* [The problem]
Whenever a line in the entries below contains the string "Loja", copy that line.

Stored data entries:
►

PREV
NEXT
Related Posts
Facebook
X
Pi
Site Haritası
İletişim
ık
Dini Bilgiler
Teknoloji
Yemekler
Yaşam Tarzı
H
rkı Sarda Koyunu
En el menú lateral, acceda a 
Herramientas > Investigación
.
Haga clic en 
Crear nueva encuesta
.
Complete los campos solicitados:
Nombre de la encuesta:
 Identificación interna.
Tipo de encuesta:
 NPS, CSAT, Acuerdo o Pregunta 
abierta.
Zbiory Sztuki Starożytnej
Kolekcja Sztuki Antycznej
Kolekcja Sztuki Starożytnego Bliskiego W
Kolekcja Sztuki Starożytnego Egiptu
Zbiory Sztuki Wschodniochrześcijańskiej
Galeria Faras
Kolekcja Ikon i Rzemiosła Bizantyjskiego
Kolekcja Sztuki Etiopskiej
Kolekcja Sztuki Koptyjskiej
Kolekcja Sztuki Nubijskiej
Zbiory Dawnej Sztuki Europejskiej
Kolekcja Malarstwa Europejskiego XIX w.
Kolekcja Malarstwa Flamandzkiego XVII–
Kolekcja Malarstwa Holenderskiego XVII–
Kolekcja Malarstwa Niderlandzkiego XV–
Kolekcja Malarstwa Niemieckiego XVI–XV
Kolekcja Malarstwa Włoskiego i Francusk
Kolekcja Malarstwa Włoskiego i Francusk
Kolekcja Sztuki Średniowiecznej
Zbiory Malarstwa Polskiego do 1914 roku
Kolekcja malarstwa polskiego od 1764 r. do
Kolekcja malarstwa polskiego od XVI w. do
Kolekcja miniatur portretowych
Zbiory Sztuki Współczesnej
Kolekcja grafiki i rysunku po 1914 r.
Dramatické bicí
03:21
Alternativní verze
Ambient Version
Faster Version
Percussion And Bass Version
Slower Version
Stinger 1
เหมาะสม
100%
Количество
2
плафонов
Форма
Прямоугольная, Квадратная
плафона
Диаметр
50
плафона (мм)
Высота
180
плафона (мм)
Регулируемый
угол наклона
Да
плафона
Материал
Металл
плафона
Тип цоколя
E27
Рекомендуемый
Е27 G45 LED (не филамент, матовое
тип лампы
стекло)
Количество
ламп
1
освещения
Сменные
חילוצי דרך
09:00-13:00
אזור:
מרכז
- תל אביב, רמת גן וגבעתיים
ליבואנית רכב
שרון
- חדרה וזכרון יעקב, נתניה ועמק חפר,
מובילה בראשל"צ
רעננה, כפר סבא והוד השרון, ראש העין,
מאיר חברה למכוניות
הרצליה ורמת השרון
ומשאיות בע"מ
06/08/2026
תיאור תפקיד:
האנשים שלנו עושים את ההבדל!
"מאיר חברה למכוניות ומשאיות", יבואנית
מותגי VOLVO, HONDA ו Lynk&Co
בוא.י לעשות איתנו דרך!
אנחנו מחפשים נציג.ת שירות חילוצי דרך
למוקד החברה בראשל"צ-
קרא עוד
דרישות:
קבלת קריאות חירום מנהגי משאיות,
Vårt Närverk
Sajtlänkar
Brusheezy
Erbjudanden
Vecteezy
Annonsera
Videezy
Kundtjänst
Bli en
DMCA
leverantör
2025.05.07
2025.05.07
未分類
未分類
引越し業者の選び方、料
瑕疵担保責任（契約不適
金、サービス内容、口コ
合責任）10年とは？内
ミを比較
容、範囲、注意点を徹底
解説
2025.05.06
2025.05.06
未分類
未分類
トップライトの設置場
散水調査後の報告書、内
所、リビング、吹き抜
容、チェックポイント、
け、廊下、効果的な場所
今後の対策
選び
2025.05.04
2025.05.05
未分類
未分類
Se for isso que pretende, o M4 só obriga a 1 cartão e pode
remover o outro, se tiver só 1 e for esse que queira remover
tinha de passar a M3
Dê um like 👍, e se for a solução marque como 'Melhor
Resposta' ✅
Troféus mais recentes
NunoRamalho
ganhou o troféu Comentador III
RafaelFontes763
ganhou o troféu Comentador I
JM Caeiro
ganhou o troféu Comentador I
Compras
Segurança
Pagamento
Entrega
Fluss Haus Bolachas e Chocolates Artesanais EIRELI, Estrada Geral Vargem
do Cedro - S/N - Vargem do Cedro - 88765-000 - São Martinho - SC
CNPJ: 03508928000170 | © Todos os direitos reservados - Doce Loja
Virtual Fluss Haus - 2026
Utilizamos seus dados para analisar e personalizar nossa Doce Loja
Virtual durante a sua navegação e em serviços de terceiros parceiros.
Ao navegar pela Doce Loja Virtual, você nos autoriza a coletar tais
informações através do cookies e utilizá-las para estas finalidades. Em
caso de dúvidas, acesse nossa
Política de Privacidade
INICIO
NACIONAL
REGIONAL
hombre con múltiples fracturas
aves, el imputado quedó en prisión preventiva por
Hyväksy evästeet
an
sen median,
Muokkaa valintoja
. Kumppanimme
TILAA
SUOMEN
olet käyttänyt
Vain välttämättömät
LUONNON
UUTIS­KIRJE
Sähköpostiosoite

◄

* [Exercise solution]
CNPJ: 03508928000170 | © Todos os direitos reservados - Doce Loja
Utilizamos seus dados para analisar e personalizar nossa Doce Loja
Ao navegar pela Doce Loja Virtual, você nos autoriza a coletar tais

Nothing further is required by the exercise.